Ja, eine Leberzirrhose kann oft schon im Blutbild erste Hinweise hinterlassen – auch wenn das allein nicht ausreicht, um die Diagnose sicher zu stellen. Die Leber ist für viele lebenswichtige Funktionen verantwortlich, darunter die Produktion von Eiweißen und die Regulation von Stoffwechselprozessen. Bei einer Zirrhose ist das Organ geschädigt, was sich im Blut widerspiegelt.

So zeigt sich beispielsweise ein niedriger Albuminspiegel – ein Eiweiß, das die Leber produziert. Wenn weniger Albumin im Blut nachweisbar ist, kann das auf eine verminderte Leistungsfähigkeit der Leber hindeuten. Ähnlich verhält es sich mit Gerinnungsfaktoren: Diese werden ebenfalls in der Leber gebildet. Bei fortgeschrittener Zirrhose ist die Blutgerinnung oft verlangsamt, weil diese Faktoren fehlen.

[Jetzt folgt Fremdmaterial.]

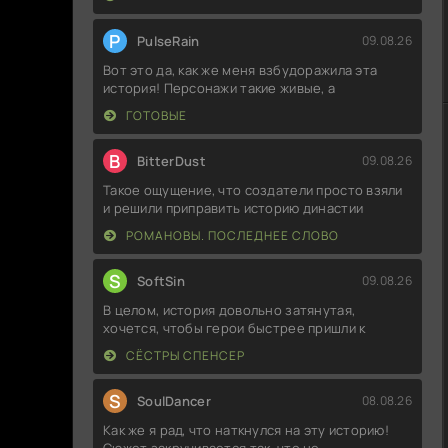
P
PulseRain
09.08.26
Вот это да, как же меня взбудоражила эта
история! Персонажи такие живые, а
ГОТОВЫЕ
B
BitterDust
09.08.26
Такое ощущение, что создатели просто взяли
и решили приправить историю династии
РОМАНОВЫ. ПОСЛЕДНЕЕ СЛОВО
S
SoftSin
09.08.26
В целом, история довольно затянутая,
хочется, чтобы герои быстрее пришли к
СЁСТРЫ СПЕНСЕР
S
SoulDancer
08.08.26
Как же я рад, что наткнулся на эту историю!
Сюжет закручивается так, что не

Auch die Cholinesterase, ein Enzym aus der Leber, ist bei betroffenen Patienten oft deutlich erniedrigt. Diese Werte zusammen mit anderen Leberwerten wie GGT, AST oder ALT helfen dem Arzt, das Bild zu vervollständigen. Wichtig ist jedoch: Ein Blutbild allein reicht nicht aus. Die Diagnose wird oft durch eine Ultraschalluntersuchung, gegebenenfalls eine Leberbiopsie oder bildgebende Verfahren wie eine Elastographie abgesichert.

Frühes Erkennen ist entscheidend. Denn je früher eine Leberzirrhose erkannt wird, desto besser kann man mit gezielter Behandlung und Lebensstiländerungen – etwa durch Alkoholverzicht oder Gewichtsreduktion – dem weiteren Fortschreiten entgegenwirken.